Fixed income strategy: February rate hike unlikely despite higher inflation forecasts
The author is a bond strategist from Shinhan Investment Corp. He can be contacted at [email protected] — Ed.
The base rate will remain unchanged in February despite the anticipated upward revision of the consumer price inflation forecast for 2022 to a medium/high range of 2%
Bearish investor sentiment is keeping the KTB 3-year and 10-year yields above the 2.3% and 2.7% levels, respectively, with continued domestic and international policy normalization remaining a burden. However, we note a partial waning of concerns about more rapid tightening, with January’s FOMC minutes providing clarity on the US Fed’s quantitative tightening plans. Several members noted that it might be appropriate to reduce the Fed’s holdings of mortgage-backed securities (MBS) and reinvest some of that principal in Treasury securities, indicating a firm commitment to stabilization of the bond market as measures are taken to reduce the balance sheet.

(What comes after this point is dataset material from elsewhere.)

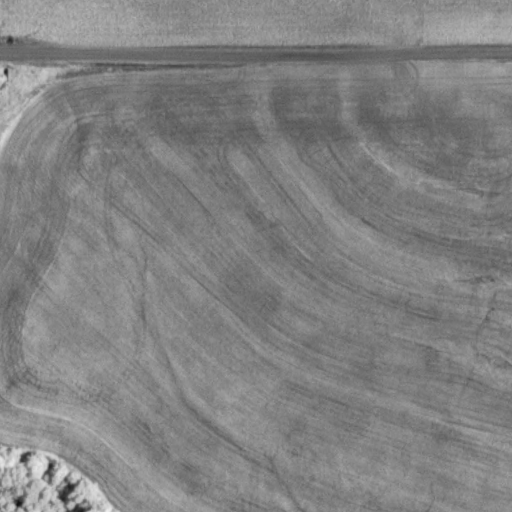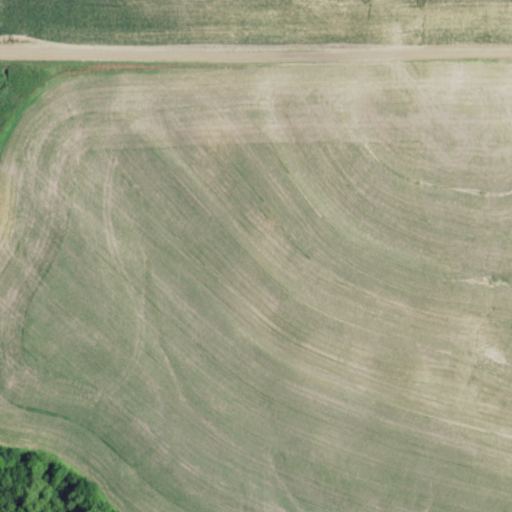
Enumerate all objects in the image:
road: (256, 70)
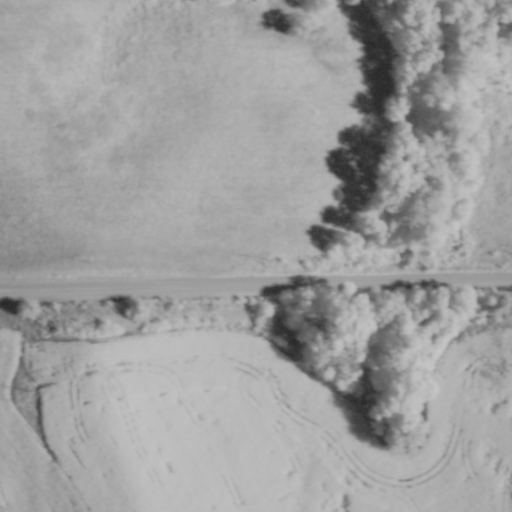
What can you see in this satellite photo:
road: (256, 282)
power tower: (18, 392)
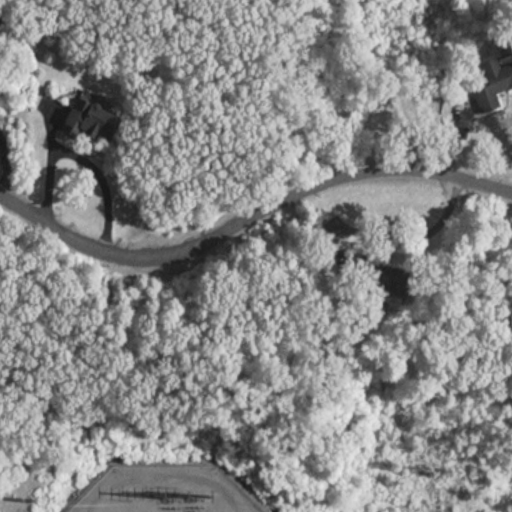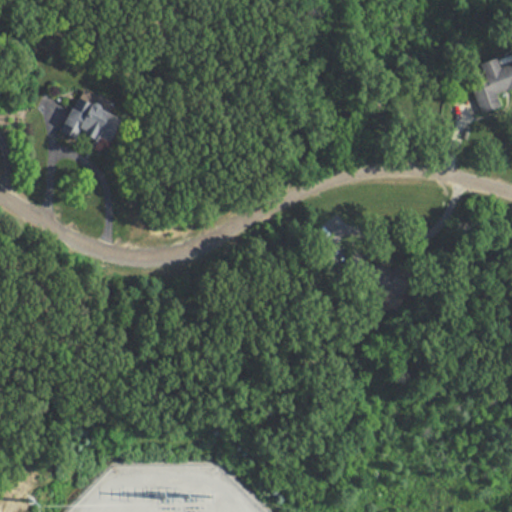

The next meeting of the Monetary Policy Board (MPB) of the Bank of Korea (BOK) is scheduled for February 24. We expect the central bank to keep its key rate unchanged as it works to assess economic conditions. Additional fiscal delays and lingering COVID-19 uncertainties will make it particularly difficult for the BOK to push ahead with a rate hike this month. Instead of a rate hike, we will focus for the February MPB meeting on changes in the BOK’s consumer price inflation forecast for 2022. We strongly expect a sharp upward revision inflation outlook from the previous 2% to the mid/top 2% (SHIC estimate: 2.7%), which could be seen as a shift towards a hawkish stance.
Since the BOK increased the frequency of economic forecast publications to four times a year in July 2012, there has been only one instance of an upward revision of the annual inflation projection by more than 0, 4%p, with the 2021 forecast being raised by 0.5%p in 2Q21. Most of the revisions to the BOK’s inflation outlook have been downward adjustments. Looking further, we see two more significant upward adjustments: +1.5%p in 2H08 and +0.4%p in April 2011. Past data clearly shows that a strong upward revision to the outlook for inflation, as we expect for 2022, is a very rare event.